The war in Ukraine is far away. It’s basically the other side of the world.
But because the world is so connected these days, we feel it even on VanIsle.
Saul Klein is the Dean of the Gustavson School of Business at the University of Victoria.
“Our world is so interconnected that anytime anything happens in one place, that has a follow on effect, everywhere,” Klein told CHEK News.
There are a few specific ways we’ll be affected by the conflict.
Russia produces a lot of the world’s oil. So now that lots of countries are placing sanctions on Russia’s economy, it means less oil will be getting out of their country.
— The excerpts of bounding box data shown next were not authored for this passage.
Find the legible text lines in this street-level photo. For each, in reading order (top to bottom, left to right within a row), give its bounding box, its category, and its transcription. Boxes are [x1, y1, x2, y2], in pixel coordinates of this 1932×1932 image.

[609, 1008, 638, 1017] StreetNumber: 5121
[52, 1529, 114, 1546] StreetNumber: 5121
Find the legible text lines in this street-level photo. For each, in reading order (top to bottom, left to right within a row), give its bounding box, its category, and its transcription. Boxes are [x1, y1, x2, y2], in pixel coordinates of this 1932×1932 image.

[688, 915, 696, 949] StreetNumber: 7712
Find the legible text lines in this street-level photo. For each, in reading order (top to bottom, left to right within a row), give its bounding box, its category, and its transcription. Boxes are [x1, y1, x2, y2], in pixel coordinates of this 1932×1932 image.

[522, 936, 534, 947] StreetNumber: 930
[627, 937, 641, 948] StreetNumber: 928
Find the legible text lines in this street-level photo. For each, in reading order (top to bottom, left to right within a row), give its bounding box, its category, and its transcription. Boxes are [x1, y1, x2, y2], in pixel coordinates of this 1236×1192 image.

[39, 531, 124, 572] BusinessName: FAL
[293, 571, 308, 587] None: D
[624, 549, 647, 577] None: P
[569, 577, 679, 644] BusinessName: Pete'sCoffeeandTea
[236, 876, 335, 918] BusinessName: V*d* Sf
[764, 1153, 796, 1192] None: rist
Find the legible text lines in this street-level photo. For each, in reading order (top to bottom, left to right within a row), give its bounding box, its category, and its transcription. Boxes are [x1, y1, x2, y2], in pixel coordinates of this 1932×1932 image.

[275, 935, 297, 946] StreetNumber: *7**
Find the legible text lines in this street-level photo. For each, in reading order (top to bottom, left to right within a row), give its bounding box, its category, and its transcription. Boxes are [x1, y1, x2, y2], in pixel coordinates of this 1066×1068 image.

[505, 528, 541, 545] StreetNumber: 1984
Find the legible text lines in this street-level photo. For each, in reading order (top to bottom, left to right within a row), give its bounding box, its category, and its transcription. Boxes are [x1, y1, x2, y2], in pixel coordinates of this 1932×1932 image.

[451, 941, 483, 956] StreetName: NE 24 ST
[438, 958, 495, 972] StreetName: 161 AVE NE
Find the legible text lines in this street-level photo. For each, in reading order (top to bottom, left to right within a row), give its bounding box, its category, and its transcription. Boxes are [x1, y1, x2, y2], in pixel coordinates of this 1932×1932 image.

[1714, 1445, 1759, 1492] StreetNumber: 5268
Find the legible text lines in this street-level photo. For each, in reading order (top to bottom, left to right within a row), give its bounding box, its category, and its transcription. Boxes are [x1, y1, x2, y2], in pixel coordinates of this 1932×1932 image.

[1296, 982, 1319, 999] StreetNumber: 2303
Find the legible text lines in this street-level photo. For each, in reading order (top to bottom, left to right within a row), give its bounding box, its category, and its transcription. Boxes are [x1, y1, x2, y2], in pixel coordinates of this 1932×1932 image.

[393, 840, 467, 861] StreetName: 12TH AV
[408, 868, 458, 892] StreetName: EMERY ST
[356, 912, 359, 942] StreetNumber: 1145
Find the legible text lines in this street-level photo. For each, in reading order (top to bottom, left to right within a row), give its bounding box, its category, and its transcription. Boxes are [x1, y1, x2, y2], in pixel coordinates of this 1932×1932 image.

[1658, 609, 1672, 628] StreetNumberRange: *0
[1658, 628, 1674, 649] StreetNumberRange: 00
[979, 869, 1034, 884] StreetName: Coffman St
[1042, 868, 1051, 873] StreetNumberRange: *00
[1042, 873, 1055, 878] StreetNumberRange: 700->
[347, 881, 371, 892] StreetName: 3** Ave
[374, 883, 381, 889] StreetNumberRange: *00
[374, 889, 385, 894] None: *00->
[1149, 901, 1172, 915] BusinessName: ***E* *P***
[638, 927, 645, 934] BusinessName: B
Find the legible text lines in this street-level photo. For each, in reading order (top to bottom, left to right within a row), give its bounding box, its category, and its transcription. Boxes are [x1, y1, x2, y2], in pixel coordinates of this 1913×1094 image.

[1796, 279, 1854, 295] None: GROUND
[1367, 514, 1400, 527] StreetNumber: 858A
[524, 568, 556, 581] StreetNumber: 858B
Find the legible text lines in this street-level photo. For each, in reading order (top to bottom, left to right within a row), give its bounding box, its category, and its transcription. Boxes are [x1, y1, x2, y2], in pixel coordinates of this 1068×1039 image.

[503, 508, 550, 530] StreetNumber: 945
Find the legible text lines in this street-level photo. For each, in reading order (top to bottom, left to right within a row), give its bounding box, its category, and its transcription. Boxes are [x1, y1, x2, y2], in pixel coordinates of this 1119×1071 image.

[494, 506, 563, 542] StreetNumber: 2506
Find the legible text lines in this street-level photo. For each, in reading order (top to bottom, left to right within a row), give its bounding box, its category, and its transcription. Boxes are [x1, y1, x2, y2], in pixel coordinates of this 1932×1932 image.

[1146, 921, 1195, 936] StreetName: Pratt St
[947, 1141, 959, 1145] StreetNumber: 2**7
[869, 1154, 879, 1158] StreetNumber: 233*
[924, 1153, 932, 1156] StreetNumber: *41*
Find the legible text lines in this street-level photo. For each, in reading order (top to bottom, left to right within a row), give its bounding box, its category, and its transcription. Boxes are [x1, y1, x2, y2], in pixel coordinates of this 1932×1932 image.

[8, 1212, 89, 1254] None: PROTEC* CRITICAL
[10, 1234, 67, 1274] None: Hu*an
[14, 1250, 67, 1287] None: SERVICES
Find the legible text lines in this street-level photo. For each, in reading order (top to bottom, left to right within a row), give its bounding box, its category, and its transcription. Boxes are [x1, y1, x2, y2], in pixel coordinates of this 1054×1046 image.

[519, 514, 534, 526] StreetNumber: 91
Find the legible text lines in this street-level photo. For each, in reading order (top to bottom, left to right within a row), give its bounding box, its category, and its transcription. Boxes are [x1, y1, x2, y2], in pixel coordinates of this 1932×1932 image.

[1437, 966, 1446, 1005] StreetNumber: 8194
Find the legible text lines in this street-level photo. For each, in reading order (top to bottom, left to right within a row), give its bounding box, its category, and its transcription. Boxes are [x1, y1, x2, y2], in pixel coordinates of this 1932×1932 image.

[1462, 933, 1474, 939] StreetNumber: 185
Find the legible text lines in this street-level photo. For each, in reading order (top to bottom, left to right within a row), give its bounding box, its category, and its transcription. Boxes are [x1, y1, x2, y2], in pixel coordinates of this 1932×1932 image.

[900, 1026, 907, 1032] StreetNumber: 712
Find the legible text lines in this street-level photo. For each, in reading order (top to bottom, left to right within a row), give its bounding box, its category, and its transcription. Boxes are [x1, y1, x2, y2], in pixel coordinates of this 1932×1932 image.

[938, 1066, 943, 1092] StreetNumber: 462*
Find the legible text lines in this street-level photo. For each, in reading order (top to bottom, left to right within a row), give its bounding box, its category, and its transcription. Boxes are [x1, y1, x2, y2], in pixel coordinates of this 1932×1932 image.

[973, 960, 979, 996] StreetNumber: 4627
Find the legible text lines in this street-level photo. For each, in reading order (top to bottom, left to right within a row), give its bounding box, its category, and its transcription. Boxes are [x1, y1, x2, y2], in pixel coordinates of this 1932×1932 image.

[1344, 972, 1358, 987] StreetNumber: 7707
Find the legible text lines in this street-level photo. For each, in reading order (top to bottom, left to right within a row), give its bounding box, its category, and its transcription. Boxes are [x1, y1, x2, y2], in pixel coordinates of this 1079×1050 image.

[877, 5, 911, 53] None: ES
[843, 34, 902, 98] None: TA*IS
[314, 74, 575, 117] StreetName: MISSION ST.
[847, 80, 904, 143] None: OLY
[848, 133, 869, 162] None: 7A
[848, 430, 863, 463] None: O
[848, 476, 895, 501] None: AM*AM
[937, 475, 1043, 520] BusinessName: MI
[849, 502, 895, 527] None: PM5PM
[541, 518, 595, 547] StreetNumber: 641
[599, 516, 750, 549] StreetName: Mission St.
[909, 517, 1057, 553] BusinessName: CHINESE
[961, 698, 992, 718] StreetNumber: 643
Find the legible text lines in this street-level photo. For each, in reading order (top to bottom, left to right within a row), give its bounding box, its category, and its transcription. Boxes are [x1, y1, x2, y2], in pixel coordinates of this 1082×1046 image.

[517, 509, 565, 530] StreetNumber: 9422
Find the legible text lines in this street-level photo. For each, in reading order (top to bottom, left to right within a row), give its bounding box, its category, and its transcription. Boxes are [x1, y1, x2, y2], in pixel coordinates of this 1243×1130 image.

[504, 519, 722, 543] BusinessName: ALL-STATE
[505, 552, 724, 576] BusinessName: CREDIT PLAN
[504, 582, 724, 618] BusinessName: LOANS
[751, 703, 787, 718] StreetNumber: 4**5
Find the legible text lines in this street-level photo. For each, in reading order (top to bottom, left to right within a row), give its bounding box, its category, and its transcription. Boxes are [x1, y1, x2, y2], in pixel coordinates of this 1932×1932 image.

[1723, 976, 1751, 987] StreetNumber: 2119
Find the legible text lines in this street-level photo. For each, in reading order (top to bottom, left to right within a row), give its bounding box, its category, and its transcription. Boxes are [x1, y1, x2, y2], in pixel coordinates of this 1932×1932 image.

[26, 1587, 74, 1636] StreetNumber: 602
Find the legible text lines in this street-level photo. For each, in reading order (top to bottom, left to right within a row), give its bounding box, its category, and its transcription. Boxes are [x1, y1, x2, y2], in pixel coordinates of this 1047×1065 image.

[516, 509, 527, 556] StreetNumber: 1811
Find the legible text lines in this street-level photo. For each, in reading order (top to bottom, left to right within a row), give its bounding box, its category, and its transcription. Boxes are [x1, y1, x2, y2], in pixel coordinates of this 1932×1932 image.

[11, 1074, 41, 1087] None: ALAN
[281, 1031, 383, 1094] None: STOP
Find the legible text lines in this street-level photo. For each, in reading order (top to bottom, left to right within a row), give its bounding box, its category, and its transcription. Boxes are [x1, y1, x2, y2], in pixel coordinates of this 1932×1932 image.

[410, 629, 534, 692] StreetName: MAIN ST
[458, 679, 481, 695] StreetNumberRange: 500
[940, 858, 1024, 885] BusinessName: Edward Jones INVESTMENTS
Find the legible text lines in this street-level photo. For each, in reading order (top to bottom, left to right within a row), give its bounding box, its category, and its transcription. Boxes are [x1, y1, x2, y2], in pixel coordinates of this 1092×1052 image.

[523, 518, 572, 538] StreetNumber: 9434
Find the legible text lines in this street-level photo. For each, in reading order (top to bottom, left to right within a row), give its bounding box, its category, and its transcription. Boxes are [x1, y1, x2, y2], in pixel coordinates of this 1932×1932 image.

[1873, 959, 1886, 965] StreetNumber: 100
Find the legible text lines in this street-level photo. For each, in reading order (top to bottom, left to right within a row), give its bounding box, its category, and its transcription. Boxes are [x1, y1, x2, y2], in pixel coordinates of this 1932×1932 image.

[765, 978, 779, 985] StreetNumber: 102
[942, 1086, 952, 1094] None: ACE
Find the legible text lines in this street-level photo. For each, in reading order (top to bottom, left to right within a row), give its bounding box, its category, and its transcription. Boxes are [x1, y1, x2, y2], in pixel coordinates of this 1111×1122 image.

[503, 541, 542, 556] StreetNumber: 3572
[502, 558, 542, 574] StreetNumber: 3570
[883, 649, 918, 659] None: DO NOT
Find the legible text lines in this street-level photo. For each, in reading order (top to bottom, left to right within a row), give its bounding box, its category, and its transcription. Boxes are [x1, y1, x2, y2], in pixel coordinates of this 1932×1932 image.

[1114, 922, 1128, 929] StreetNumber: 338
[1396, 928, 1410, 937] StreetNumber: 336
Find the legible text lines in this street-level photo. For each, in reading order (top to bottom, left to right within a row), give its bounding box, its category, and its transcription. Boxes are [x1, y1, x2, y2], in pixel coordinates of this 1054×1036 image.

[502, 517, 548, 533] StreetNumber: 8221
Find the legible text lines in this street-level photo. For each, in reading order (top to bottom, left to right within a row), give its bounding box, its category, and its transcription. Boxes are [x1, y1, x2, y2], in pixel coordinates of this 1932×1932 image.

And that drives up gas prices.
A barrel of oil went up over $100 US last week for the first time since 2014.
Sylvain Charlebois is the Director of the Agri-Food Analytics Lab at Dalhousie University in Halifax. Charlebois warns that we should expect to see a hike at the pump very soon.
The hike in gas prices will also affect the price of nearly everything else.
“Canada is a trucking economy. North America is a trucking economy. So to move anything around costs more,” Charlebois told CHEK News.
“That’s going to hit us very, very quickly, within probably a week or two.”
Russia and Ukraine grow a lot of the world’s grains. Helima Croft is a commodities analyst with RBC. She told CBC News that together, Russia and Ukraine grow 25% of the world’s wheat.
If Ukraine can’t grow wheat this summer, or if Russia damages Ukrainian ports, it will mean less wheat on the global market.
That might be good news for Canadian farmers in the prairies. They might make more money from their crop this season.
But it means we’ll all pay more for foods like bread and baked goods.
We’ll see some changes in our grocery bills caused by high gas prices and spiking wheat prices.
Stressed friends and neighbours
There are thousands of Vancouver Islanders who are also Russian or Ukrainian (or both!). So maybe you, the person reading this article, are Russian or Ukrainian.
Russians and Ukrainians who live on VanIsle are pretty stressed right now.
Because no matter what you think about borders or politics, no one wants war.
Julia Rochtchina moved to VanIsle in 2002. Her home country is Russia. She told CHEK News that she still can’t quite believe what’s happening.
“There will be deaths, and that’s my biggest fear,” she said. “I believe firmly as a Russian that Russians do not want the war.”
And folks from all over VanIsle support Ukrainians who live here and back in Ukraine.
Victoria Grando moved to VanIsle from Ukraine when she was 19. Her husband is Russian. She has been worried sick about her relatives who still live in Kyiv, the country’s capital.
“People on both ends are just devastated,” she told CTV News.